The document, Shifting the Balance: from Direct to Indirect Taxes, takes a detailed look at tax regimes and how they compare across major countries and regions. It explores some of the most prominent reforms and best practices, and it considers the relative merits of trying to achieve further cross-border alignment.
VAT systems (including general sales tax) have been implemented in 156 countries, with nine more considering implementation by 2013. In the developed world, the trend away from direct tax towards indirect tax has been hastened by the global financial crisis.

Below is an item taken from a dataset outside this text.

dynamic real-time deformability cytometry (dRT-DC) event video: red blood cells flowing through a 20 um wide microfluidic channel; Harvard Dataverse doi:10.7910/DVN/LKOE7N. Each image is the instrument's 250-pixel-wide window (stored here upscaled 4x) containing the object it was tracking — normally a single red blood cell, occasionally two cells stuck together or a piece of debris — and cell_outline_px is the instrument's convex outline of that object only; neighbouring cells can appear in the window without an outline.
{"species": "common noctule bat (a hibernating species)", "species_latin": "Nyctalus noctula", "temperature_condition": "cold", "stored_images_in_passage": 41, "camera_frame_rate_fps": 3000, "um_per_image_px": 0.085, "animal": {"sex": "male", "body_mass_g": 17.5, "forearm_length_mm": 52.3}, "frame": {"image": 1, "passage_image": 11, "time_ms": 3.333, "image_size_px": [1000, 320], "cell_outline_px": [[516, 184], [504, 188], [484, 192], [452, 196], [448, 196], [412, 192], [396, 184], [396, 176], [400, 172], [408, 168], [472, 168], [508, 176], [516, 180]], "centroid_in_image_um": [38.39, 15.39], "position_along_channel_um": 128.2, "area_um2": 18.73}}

Soaring budget deficits have put pressure on many governments, particularly in Europe, to look to raise additional revenues, and they are increasingly turning to indirect taxes as the solution, according to the PwC report.
China and India have both signalled their intention to move towards a uniform VAT system to replace current regimes, while the countries of the Gulf Cooperation Council (GCC) are also working towards a similar set-up.
Stephen Coleclough, indirect tax partner at PwC, said, ‘On the face of it, indirect taxes may seem to be more acceptable to businesses because they are passed on to the consumer – but there is a less visible cost to business, that of compliance.’
Although the principles of tax are broadly the same everywhere, the rules can vary considerably country by country, said Mr Coleclough, and the cost of non-compliance can be expensive, in terms of penalties, audits and litigation, as indirect taxes come under increased scrutiny from the authorities.
The PwC study cites Europe’s challenge in reforming VAT largely stems from the fact the basis of the current system was created in the late 1960s when there were just six member states; there are now 27 with numerous exemptions and multiple rates, which are adding to the burden on taxpayers to comply, embedding inefficiencies in collection and administration, and contributing to a ‘VAT gap’ between theoretical full compliance and the amount governments are able to collect.
In the UK, the existence of a sizeable and, according to official figures, growing gap between what is collected in VAT and what the Treasury estimates of the amount that full compliance should deliver, is open to considerable debate, notes the report.
But it goes on to state that, while there is an inevitable difference between the two UK figures, the estimated scale of the disparity has been disputed and the approach to modelling used by HMRC to calculate the gap may need revisiting, and the size of the country’s financial sector and the ability of global financial institutions to recover more VAT than is reflected in current government models may be a major missing element from Treasury calculations.